Вскоре стало ясно, что близнецы, схожие ликами и статью, не сходятся больше ни в чём. Если Каллахан говорил «да», Браннан отвечал «нет». Если же Браннан соглашался, Каллахан начинал спорить. Два других принца пытались их примирить, но всякий раз лишь пуще ссорились: ведь Эйвеон всегда был за Браннана, а Шон — за Каллахана, и не стало меж ними мира.
Сердце короля Финварры не знало покоя: он знал, что сыновья любят друг друга, но видел и грядущую вражду, что уже пустила корни. Противоречивое пророчество обрело смысл, но король до сих пор не понимал, который из его наследников станет лучшим правителем. Каллахан казался ему чересчур мягким, Браннан — излишне жестоким. Он то думал, что на наследников дурно влияет Эйвеон, известный своей несдержанностью, то начинал мысленно упрекать Шона, чья смешанная кровь делала того слишком человечным.
Но настал день, когда Финварра получил приглашение на остров Аннуин от самой Прародительницы Эльфов. А известно, что всякий, кто отправляется туда, может вернуться в тот же миг, или через сотни лет, или даже не вернуться вовсе. Брат Финварры — Фиахна — ушёл вместе с ним. Перед отъездом король должен был огласить имя преемника, но так и не смог выбрать, назначив — неслыханное дело — обоих сразу. Он предложил, чтобы Каллахан правил от Бельтайна до Самайна, на светлой половине года, а Браннан — от Самайна до Бельтайна, на тёмной.

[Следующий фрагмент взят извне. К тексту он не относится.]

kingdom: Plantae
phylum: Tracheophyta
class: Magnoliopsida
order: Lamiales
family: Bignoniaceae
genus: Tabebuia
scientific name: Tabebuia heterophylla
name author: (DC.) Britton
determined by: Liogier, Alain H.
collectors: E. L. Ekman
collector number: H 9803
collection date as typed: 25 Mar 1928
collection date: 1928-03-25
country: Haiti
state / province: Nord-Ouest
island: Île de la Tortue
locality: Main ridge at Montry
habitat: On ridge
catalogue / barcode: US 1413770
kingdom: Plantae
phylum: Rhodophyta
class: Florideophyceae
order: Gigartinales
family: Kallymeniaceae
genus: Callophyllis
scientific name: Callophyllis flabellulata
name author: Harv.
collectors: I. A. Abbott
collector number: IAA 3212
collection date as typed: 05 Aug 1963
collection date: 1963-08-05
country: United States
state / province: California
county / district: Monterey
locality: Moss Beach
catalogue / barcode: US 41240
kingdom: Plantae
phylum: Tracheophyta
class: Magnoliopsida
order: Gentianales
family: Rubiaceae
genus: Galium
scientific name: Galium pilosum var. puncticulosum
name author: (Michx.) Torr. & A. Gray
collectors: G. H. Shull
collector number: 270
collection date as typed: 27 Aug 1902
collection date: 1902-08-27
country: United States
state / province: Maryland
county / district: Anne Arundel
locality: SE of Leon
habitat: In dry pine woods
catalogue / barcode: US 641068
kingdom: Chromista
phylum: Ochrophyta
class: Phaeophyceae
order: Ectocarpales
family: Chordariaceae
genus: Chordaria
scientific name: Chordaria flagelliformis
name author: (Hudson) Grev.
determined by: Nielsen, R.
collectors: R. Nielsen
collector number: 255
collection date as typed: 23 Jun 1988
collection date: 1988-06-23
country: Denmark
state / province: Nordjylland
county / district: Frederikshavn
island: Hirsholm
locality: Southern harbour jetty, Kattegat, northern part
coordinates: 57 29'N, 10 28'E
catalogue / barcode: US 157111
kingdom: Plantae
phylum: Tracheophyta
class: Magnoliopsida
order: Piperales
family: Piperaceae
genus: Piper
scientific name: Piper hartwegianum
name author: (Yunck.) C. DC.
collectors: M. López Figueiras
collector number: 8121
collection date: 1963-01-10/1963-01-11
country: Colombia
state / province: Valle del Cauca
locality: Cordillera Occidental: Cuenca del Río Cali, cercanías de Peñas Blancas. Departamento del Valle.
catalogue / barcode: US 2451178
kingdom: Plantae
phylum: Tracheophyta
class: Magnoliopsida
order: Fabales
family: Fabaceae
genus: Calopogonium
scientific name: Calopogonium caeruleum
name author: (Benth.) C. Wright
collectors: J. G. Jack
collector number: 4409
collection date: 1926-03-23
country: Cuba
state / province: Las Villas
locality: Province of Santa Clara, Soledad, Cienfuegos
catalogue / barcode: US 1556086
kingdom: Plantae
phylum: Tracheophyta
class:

И все согласились, что так будет справедливо.
Стоило лишь Финварре отправиться в путь, как приключилась новая напасть: королева Благого двора Медб прислала сватов. «Любой из юных королей сгодится, чтобы стать моим мужем», — так она сказала. Говорят, в тот год от гнева королевы Ооны все деревья волшебной страны пожелтели в одночасье. Оона ненавидела Медб, а та отвечала ей взаимностью. Из их вражды в своё время вспыхнул огонь, разделивший волшебную страну на два двора. Обе были королевами, только Медб правила с давних пор, а Оона потеряла трон, потом вновь обрела его и не желала терять. Но ещё больше она не хотела отдавать сопернице своих сыновей. Никого из них.